-- DOCUMENT SEGMENT start --

# General > Recommendations >  "Brodie McHaggis and the Secret of Loch Ness"

## Ann

I am reading the above book by local author Helen Campbell and I have fallen in love with Brodie, the hero of the story! The prologue alone is intriguing...

"The haggis is an odd-looking creature. Newly born haggises, or haggisen, could be mistaken for ginger-red cotton wool balls running around on three matchsticks. Their ability to run and swim with only three legs, and use their feet as hands and fingers too, is both comical and astounding. They love to sing and their bagpipe-like wails can be heard for miles around. Seeing the haggis at work and at play is both an incredible and inspiring sight to watch.

They live in and around the heather-clad hillside of Dunroamin, preferring open spaces to forests, although they believe that the rowan tree is key to their survival. They have strong superstitions about kelpies and witches and believe people to be a wild myth from centuries ago.

Only one fearless haggis has the unusual hunger for delving into the unknown..."

Helen's descriptions are so vivid, I shall look on "haggisen" with a new respect and I don't think I could ever even think of eating one again....

I hope the above quote does not infringe any copyright rules but I'm sure Niall and Bill will keep me right on that one! I just wanted to say how much I am enjoying the book; a delightful escape from reality...

Good luck Helen, I know the book will be a success!

----------


## Brodie McHaggis

Thank you for your comments and recommendations.  There have been lots of good comments about my new book and Helen keeps getting asked when she will publish my next adventure.  Probably late summer ... depending on when I get back in touch with her.  I'm still in hiding and am frightened to come out because of the Burns Supper.  There are lots of rumours circulating where I might be and the latest is that I've been seen at John O'Groats.  Keep checking out my website www.brodiemchaggis.com for any news from me.  If anyone has any trouble getting my book, just let me know through the website.  It's been ordered by people from the US and Canada too.  I'm a bit nervous about everybody knowing about me in case they find out where I live ... here's me thinking that people didn't exist - but it looks like that you do.  I can't believe that people don't think I exist - as if!  Oops ... must go, haggis basher on the loose ... :Frown:

----------

-- DOCUMENT SEGMENT end --
-- SUPPLIED RECORDS start --

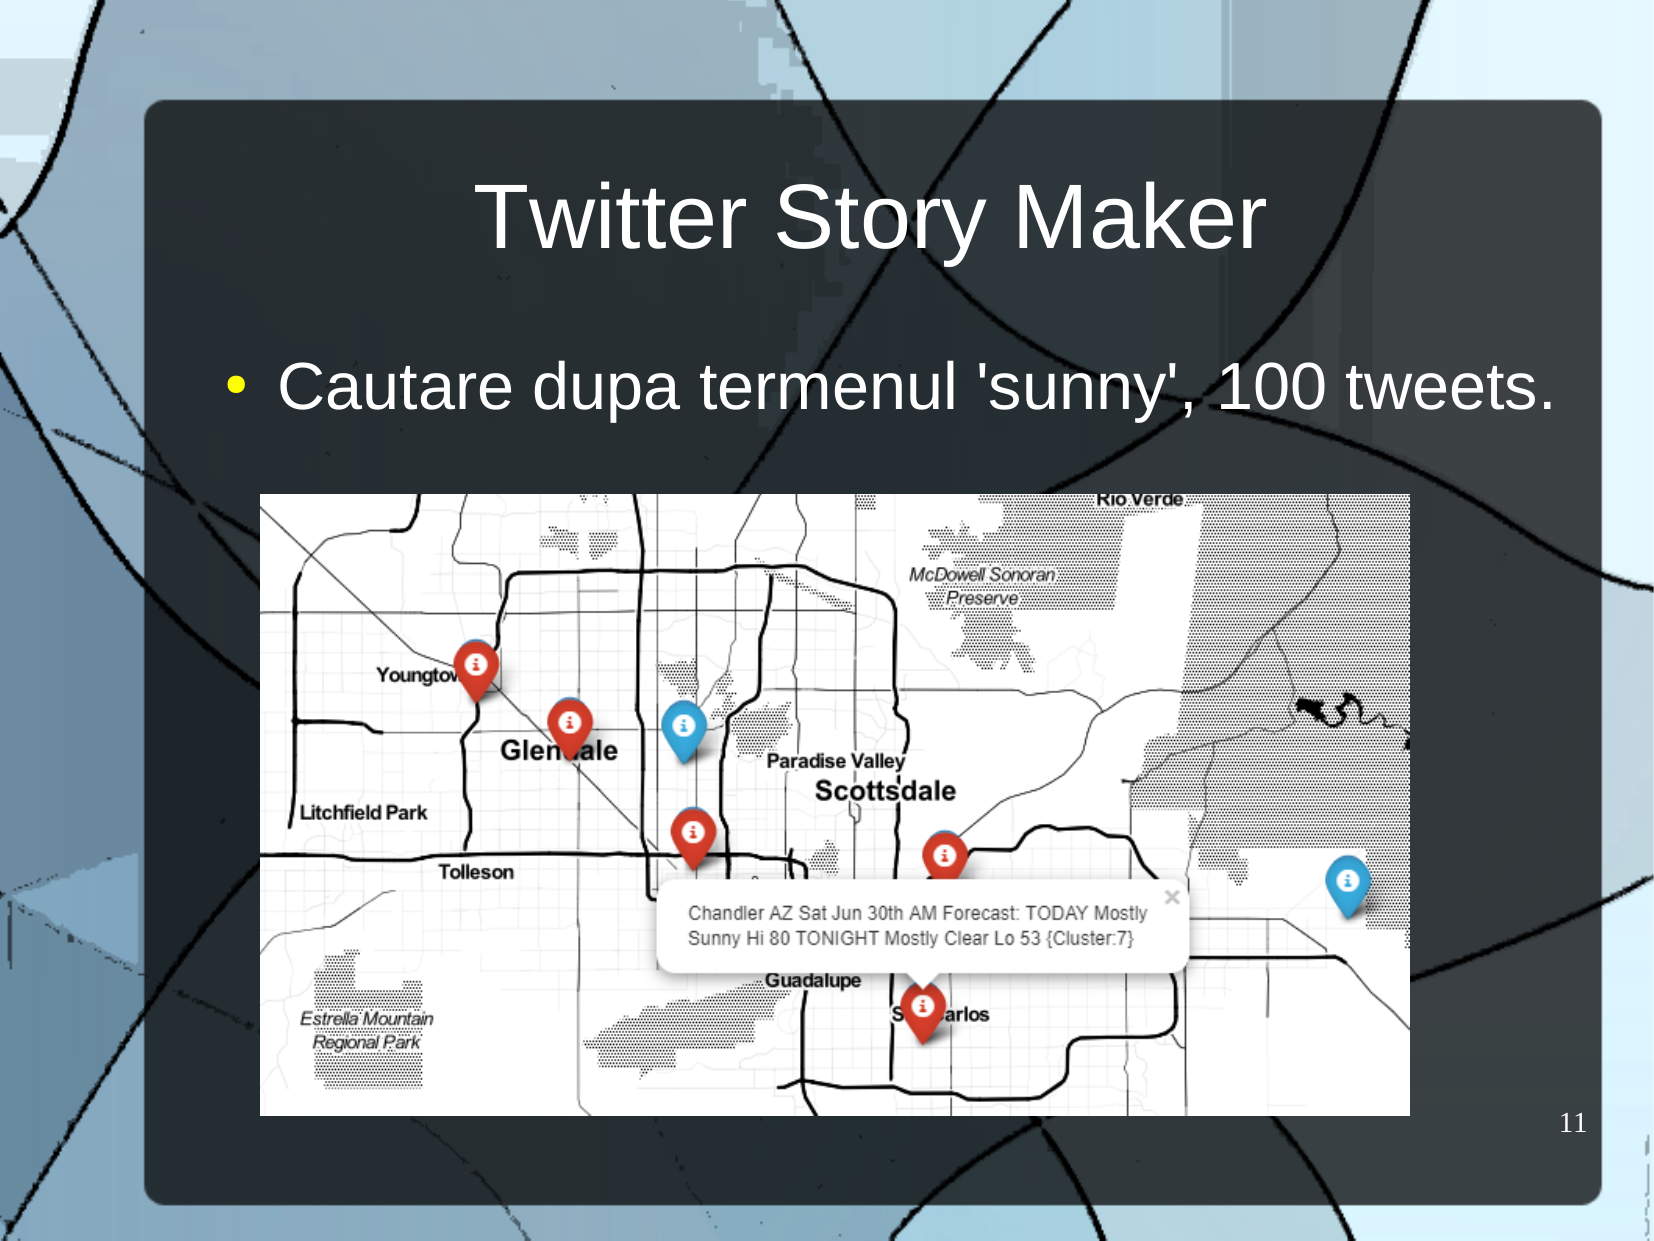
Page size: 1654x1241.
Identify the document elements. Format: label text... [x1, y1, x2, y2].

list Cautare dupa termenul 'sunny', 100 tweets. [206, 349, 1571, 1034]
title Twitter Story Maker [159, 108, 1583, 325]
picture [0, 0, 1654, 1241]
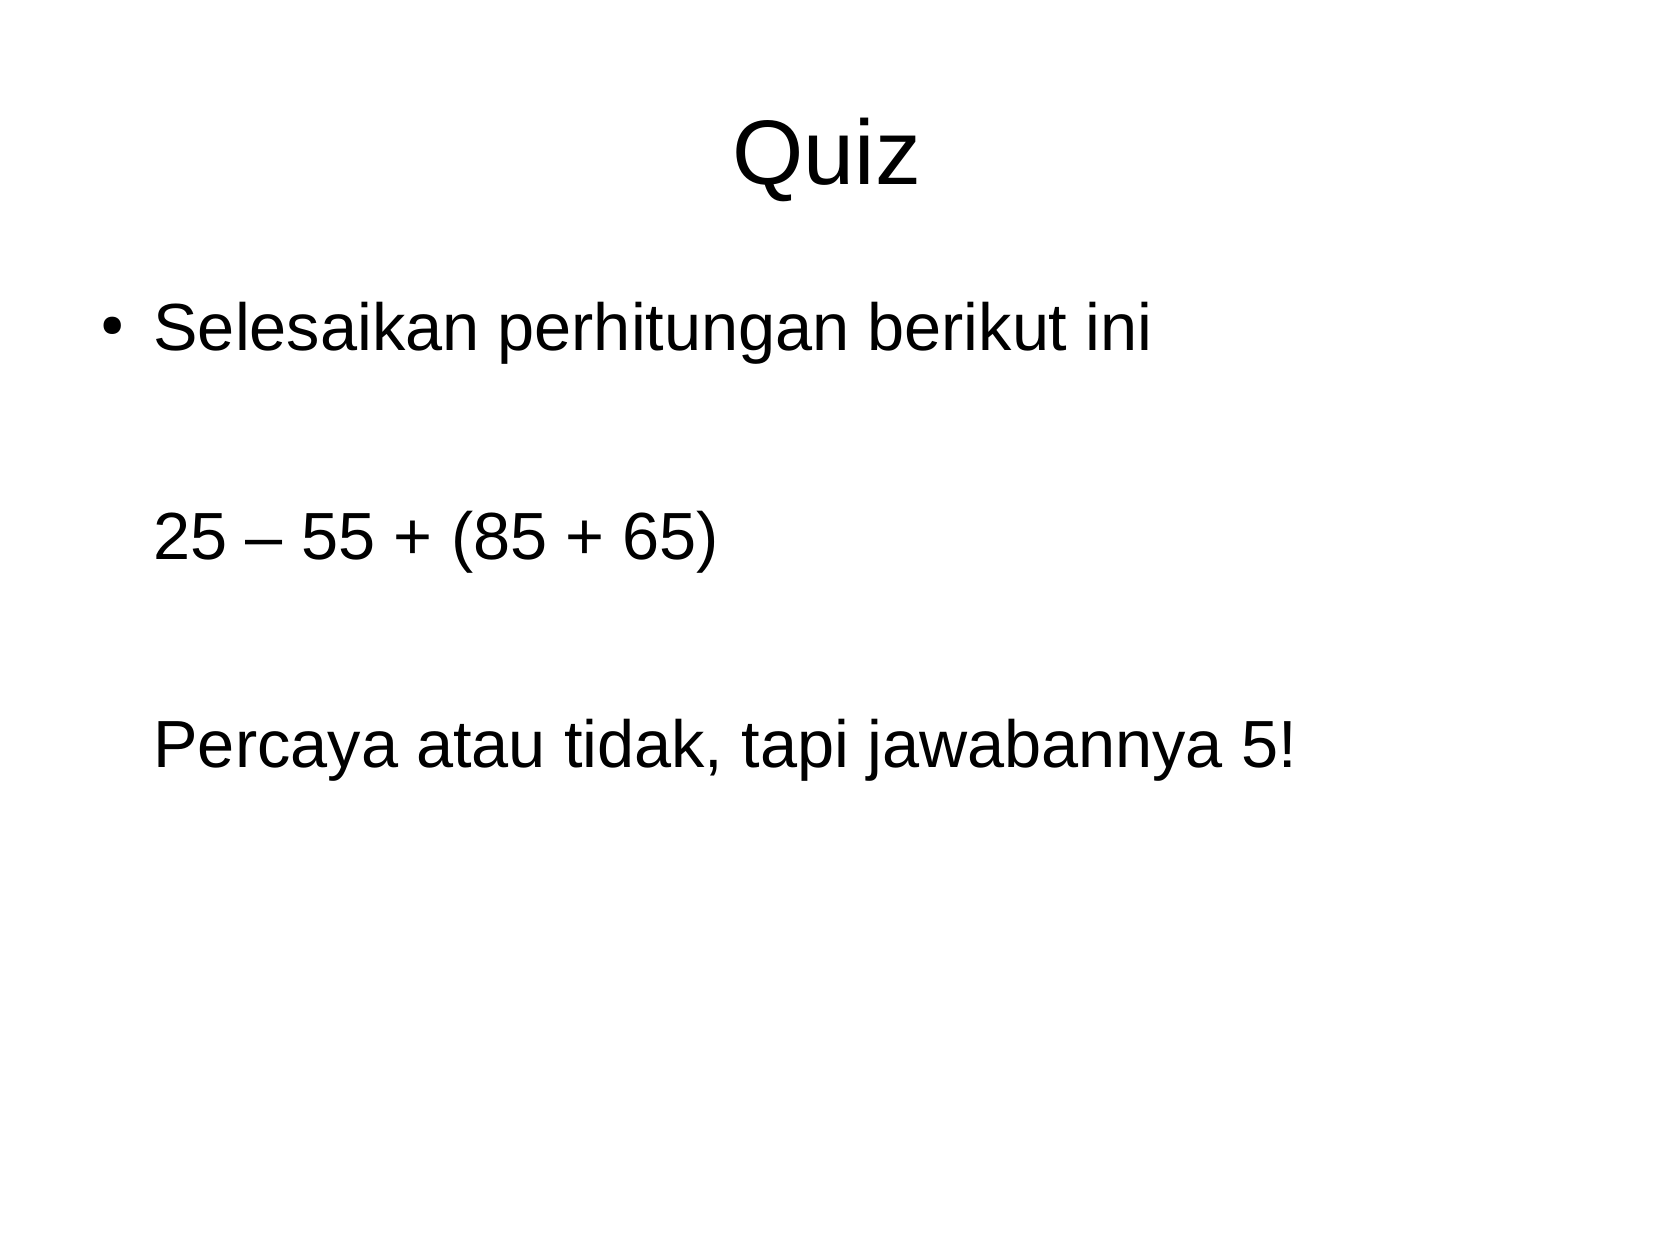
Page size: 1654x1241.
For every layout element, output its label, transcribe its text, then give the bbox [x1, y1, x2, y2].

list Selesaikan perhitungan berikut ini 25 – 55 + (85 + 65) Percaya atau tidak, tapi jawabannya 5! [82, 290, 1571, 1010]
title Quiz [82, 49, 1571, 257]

-- SUPPLIED RECORDS end --

■ **INSTRUCTIONS**:
A) Answer these questions about the book recommendation thread:
(i) Who wrote the book the first poster is reading?
(ii) According to the quoted prologue, where do haggises live?
(iii) What is the latest rumor about where Brodie has been seen?
B) In the records, from the start through the line that contains "picture [0, 0, 1654, 1241]", change "Identify" to "Locate" and write out that stretch with everything else unchanged. Leave the pictures out of your answer.
The text and the records come from separate sources.

■ **TASK-BY-TASK OUTPUTS**:
A)
(i) Helen Campbell
(ii) In and around the heather-clad hillside of Dunroamin
(iii) That he has been seen at John O'Groats

B)
Page size: 1654x1241.
Locate the document elements. Format: label text... [x1, y1, x2, y2].

list Cautare dupa termenul 'sunny', 100 tweets. [206, 349, 1571, 1034]
title Twitter Story Maker [159, 108, 1583, 325]
picture [0, 0, 1654, 1241]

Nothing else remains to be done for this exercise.